Sobre la Universidad: Un licenciado en Filología Hispánica por la Universidad de Salamanca le confiesa que en ninguno de los cursos han estudiado la mayor obra literaria española, El Quijote, y le contesta: “Me quedo estupefacto. ¿A qué se dedican ustedes, entonces? ¿A estudiar a Dragó, tal vez?”, “estuve cuatro años  enseñando Teoría de la Traducción en la Complutense de Madrid. Guardo buen recuerdo de mis alumnos, pero pésimo del departamento en que estaba. Me dio la impresión de que la Universidad española busca deliberadamente la mediocridad, así que me largué, y no me quedaron ganas de volver a sitios así”

Del lenguaje de los políticos: “ayer mismo le oí a un político del PP decir “independientemente de estacionalidad o de no estacionalidad”. ¿Qué diablos quiere decir eso? Si quienes hablan a menudo en público sólo tantean la lengua, sin un dominio de ella, es difícil que el conjunto de la población se preocupe por mejorar su nivel.” Pobreza léxica aparte la palabra que utilizaría para definir a la clase política española sería la de “cochambrosa.”

Alfonso Valencia

¿Y de la “generación nocilla” y de sus elogiadas e innovadoras’ estructuras narrativas?: “me da la impresión de ser una literatura vieja y anticuada, en contra de cómo nos la han presentado. Lo que ahora se ofrece como novedad lo hizo ya mi generación en su juventud, en los años setenta: la fragmentación, la falta de historia, la mezcla de elementos pop, televisivos, hoy ciberespaciales si usted quiere, con otros estrictamente literarios. No sé, es como si el mundo no tuviera memoria, lo cual lo condena a repetir viejas fórmulas creyendo que son nuevas. Es sólo una intuición, y como tal injusta, pero me parece que se trata de una innovación que ya nace anticuada. La vanguardia es otra cosa.”
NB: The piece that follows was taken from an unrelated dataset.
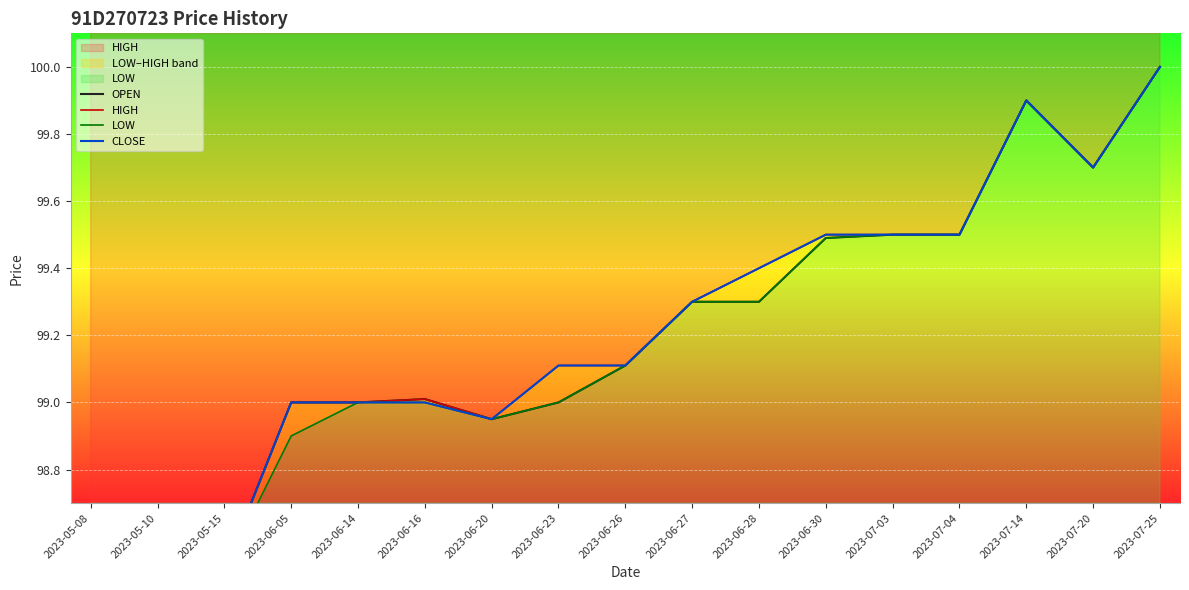

What is the difference between the second highest and second lowest values in the CLOSE series?

1.9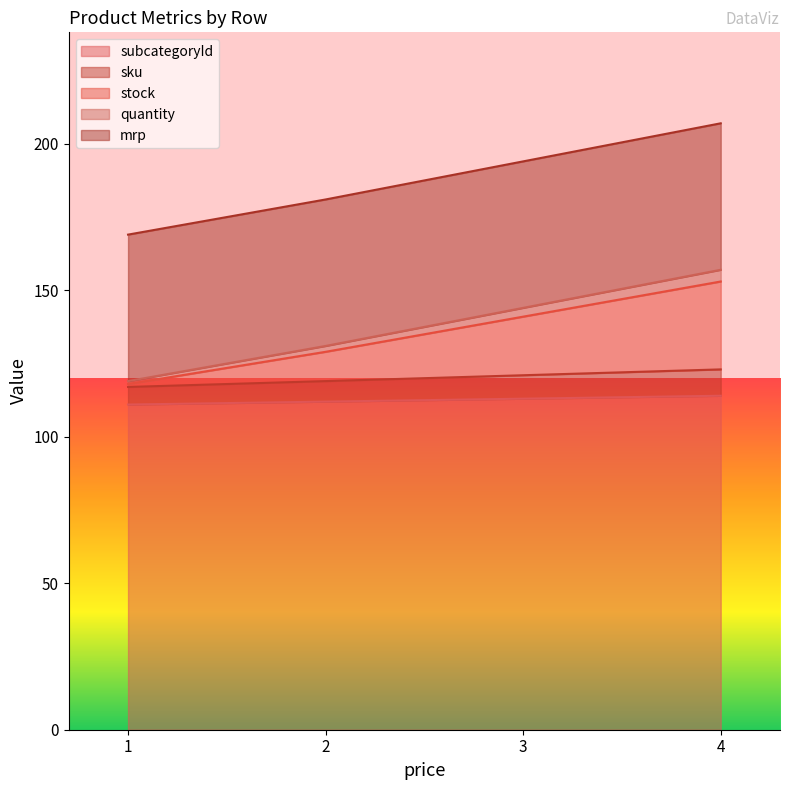

What is the value of the stock point at the 1st from the left?

118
Recomienda a los que se sientan atraídos por el oficio de escribir “ leer a Tito Livio, a Amiano Marcelino, a Dickens, a Conrad, a Montaigne, a Flaubert, a Shakespeare y a Cervantes, entre otros. Y, si puede y sabe, traducir: es la mejor escuela para aprender a escribir”

Sus gustos personales: “tengo debilidad por Lolita de Nabokov, por Luz de agosto de Faulkner y por El guardián entre el centeno, del recientemente fallecido Salinger.